Introduction

What is The New Yorker? I know it’s a great magazine and that it’s a tremendous source of pleasure in my life. But what exactly is it? This blog’s premise is that The New Yorker is a work of art, as worthy of comment and analysis as, say, Keats’s “Ode on a Grecian Urn.” Each week I review one or more aspects of the magazine’s latest issue. I suppose it’s possible to describe and analyze an entire issue, but I prefer to keep my reviews brief, and so I usually focus on just one or two pieces, to explore in each the signature style of its author. A piece by Nick Paumgarten is not like a piece by Jill Lepore, and neither is like a piece by Ian Frazier. One could not mistake Collins for Seabrook, or Bilger for Galchen, or Mogelson for Kolbert. Each has found a style, and it is that style that I respond to as I read, and want to understand and describe.

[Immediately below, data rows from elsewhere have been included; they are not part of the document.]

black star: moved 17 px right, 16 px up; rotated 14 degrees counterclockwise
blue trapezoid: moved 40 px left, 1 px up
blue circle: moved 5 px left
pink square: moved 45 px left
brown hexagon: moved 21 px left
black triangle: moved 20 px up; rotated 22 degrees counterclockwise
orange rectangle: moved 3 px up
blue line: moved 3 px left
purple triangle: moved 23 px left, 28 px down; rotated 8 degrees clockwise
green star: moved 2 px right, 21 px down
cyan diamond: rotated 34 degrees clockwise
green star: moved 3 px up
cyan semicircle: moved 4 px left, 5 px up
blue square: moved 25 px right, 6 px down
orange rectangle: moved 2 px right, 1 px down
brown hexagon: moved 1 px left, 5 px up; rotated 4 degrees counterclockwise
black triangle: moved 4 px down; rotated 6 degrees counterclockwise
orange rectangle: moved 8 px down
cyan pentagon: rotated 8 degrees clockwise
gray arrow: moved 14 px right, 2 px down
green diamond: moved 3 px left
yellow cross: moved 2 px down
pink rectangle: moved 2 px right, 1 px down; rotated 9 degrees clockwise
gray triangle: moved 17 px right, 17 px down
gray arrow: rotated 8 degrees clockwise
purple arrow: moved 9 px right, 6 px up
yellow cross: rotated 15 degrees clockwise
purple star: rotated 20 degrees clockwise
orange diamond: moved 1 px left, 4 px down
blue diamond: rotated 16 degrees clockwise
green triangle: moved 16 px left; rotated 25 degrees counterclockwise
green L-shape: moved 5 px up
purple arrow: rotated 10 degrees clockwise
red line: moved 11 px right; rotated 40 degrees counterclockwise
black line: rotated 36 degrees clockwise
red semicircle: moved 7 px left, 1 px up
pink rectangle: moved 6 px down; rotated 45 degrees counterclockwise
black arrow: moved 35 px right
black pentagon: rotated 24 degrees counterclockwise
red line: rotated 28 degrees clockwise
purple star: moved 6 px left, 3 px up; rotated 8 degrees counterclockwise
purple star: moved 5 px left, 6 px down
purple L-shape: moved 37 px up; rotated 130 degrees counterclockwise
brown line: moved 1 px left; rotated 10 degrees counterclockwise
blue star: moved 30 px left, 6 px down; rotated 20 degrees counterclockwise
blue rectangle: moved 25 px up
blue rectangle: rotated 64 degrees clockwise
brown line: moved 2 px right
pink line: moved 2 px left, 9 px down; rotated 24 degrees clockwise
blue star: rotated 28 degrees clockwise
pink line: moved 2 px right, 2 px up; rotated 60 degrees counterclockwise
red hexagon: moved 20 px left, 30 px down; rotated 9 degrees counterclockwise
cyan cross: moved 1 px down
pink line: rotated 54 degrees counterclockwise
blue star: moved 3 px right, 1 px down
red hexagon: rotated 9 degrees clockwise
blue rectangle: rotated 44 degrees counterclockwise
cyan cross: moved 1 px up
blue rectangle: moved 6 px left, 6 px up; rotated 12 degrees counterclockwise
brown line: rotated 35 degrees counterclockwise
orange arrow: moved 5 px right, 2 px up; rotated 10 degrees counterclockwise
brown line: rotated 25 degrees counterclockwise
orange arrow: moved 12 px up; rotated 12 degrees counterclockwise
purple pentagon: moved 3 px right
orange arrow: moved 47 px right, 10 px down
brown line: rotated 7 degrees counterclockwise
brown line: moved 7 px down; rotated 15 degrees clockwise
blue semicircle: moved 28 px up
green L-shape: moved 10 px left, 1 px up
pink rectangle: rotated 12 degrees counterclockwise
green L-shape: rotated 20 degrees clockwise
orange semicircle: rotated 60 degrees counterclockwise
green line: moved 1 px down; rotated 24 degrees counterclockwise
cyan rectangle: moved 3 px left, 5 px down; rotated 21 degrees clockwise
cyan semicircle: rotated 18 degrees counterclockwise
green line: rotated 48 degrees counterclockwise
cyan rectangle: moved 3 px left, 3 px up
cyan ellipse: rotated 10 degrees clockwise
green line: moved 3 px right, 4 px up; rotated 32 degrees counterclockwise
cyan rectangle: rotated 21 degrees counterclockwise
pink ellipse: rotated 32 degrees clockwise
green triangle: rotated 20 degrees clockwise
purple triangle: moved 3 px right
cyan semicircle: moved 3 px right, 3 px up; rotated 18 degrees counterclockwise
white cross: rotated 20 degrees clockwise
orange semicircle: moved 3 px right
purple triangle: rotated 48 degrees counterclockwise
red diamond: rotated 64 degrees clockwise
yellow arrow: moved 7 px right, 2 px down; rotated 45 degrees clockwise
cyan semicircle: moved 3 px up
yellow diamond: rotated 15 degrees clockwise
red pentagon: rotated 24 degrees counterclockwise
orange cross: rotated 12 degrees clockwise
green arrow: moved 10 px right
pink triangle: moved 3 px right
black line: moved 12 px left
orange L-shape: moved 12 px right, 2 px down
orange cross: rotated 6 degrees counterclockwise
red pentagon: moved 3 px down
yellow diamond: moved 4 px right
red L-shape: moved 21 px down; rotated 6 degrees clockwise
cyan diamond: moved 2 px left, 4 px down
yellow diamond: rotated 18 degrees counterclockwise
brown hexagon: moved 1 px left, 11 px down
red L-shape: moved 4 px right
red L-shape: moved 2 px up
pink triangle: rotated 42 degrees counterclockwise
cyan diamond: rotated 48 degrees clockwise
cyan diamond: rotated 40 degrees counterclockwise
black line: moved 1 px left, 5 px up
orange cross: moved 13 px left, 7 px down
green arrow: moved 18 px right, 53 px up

Thursday, October 28, 2010

October 25, 2010 Issue


There are two dandy pieces in this week’s issue of the magazine: Ian Frazier’s “Fish Out Of Water,” and Tad Friend’s “Blowback.” I enjoyed them both immensely. “Fish Out Of Water” finds Frazier in Rust Belt country, moseying along the Illinois River, checking out the carp fishing. The story contains some wonderful details: “low-lying parking lots full of river mud cracked like pieces of a jigsaw puzzle”; “carp of mint-bright silver”; “Confederate-flag halter tops.” There’s a memorable description of an event called the “Redneck Fishing Tournament,” which contains this inspired sentence: “Crushed blue-and-white Busch beer cans disappeared into the mud, crinkling underfoot.” Here’s another great sentence from later in the story: “Through waving weedbeds of bureaucracy and human cross-purposes, the fish swim.” My response to the story was double. I learned about the Asian-carp invasion and I soaked up Frazier’s delightful prose. The Ralph Steadman illustration accompanying Frazier’s piece is also terrific.

One of the few New Yorker writers in Frazier’s league is Tad Friend. His style is different from Frazier’s. Frazier is a poet of “bleak,” whereas Friend is more a celebrant of suburban bosk. For example, in this week’s “Blowback,” he takes us to Orinda, California, where “the stands of live oaks, valley oaks, pines, redwoods, and mulberries are all as artificial as Lake Cascade, which was created in the nineteen-twenties to irrigate the local golf course.” And he describes a fascinating event called a “‘No Blow’ summit and barbecue” on the Kendall family’s back deck, overlooking Lake Cascade. Reading Friend’s brilliant piece, I experienced the same blissful double response that I’d enjoyed reading Frazier’s article. I related to the issue, namely, the noisy menace of leaf blowers; and I loved the specificity of the writing, particularly sentences such as this one: “He donned his Echo PB-500T backpack blower and earmuffs and blew off the driveway, corralling the leaves into a mound for his two colleagues to collect.”